Luckily for the residential solar PV industry, increased federal subsidies for small-scale solar, new financing models, and an extremely solar-friendly residential rate structure have arrived in time to keep the industry going as the CSI has declined.

A decade ago, the federal 30% tax credit for installing solar was capped at $2000 per household.  Around 2007, that cap was removed, so the 30% credit now applies to the entire PV system cost, raising the subsidy for a typical 4kW residential system from $2,000 to about $7,200.

At about the same time, the residential solar industry began offering customers an option to buy the power from the panels on their roof instead of buying the panels.  The company owns the panels and sells you the power at a predetermined rate.  This gives the company an incentive to keep the system working well and gives the customer some certainty about what the power will cost.  But these power purchase agreements also lock the customer in for 10-20 years.  Whether they turn out to be a good deal for the customer will depend on how fast utility rates rise compared to the price escalators that are built into the agreements.  Among systems 10kW or smaller, the share installed under these power purchase arrangements increased from 12% in 2007 to 66% so far this year.

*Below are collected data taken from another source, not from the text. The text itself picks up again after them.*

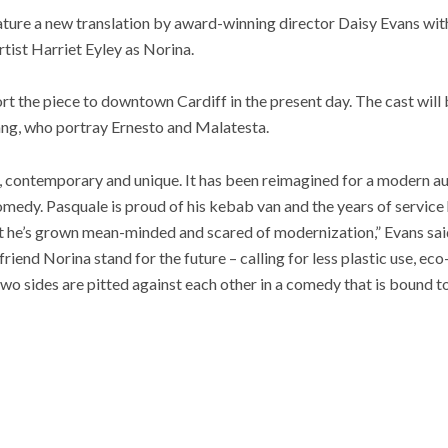
ture a new translation by award-winning director Daisy Evans with
ist Harriet Eyley as Norina.
rt the piece to downtown Cardiff in the present day. The cast wil
ng, who portray Ernesto and Malatesta.
, contemporary and unique. It has been reimagined for a modern au
comedy. Pasquale is proud of his kebab van and the years of service
but he’s grown mean-minded and scared of modernization,” Evans said
riend Norina stand for the future – calling for less plastic use, ec
wo sides are pitted against each other in a comedy that is bound t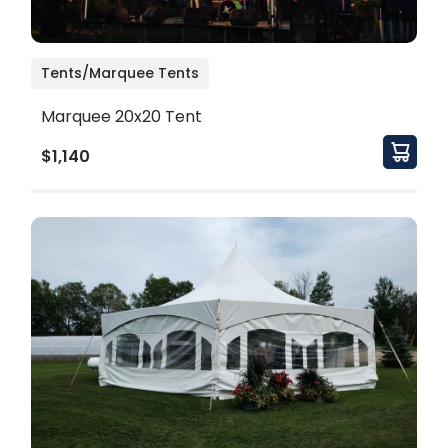
Tents/Marquee Tents
Marquee 20x20 Tent
$1,140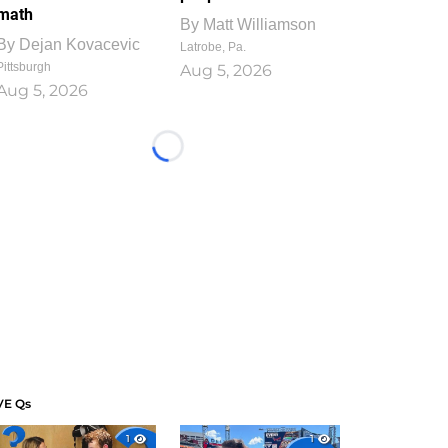
math
By
Matt Williamson
By
Dejan Kovacevic
Latrobe, Pa.
Pittsburgh
Aug 5, 2026
Aug 5, 2026
Loading...
VE Qs
1
1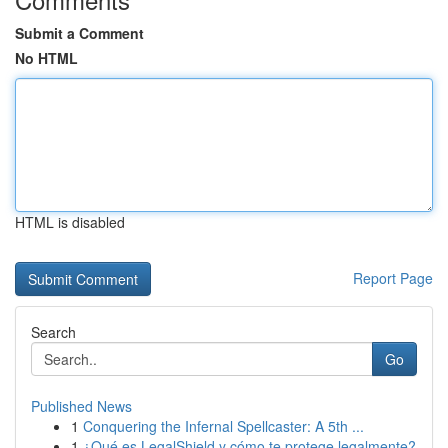
Submit a Comment
No HTML
HTML is disabled
Report Page
Search
Go
Published News
1
Conquering the Infernal Spellcaster: A 5th ...
1
¿Qué es LegalShield y cómo te protege legalmente?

The residential solar industry in California has also benefitted from increasing-block rate structures: the rate increases for each incremental kilowatt-hour as the customer uses more electricity in a month.  The lowest price tier in PG&E territory costs $0.13/kWh while the highest tier is $0.34/kWh.  Most residential solar is replacing power that was being purchased on higher tiers, at prices that are much higher than the utility’s cost of providing that power.  Thus, when customers install solar, the utility sees revenues fall by more than their costs, causing a temporary drop in profits.  In our regulated utility system, however, rates then rise for everyone still buying power in order to make up the shortfall.  If California’s investor-owned utilities charged flat rates, as the majority of U.S. utilities do, that price would be $0.16-$0.18 per kWh and the economics of residential PV would be much less attractive.

So, as the CSI fades away, is residential solar PV on stable footing going forward?  Probably not.  The tax credits are under constant pressure in Washington.   The very-steep increasing-block rates seem unlikely to continue, primarily because the tiers don’t reflect real cost differences of supplying power.  The power purchase agreements don’t lower the basic costs of residential solar, though they do reduce the customer’s risk from poor PV system performance or a utility rate spike.

Fundamentally, the declining costs of PV panels is better news for utility-scale solar than for residential solar.   And in the competition among renewables that means it’s likely to be bad news for residential solar.

[1] Did the CSI help to lower solar PV panel prices by growing the market?  Unlikely.  The entire capacity installed under the CSI is less than 2% of the worldwide PV panel installations since 2007.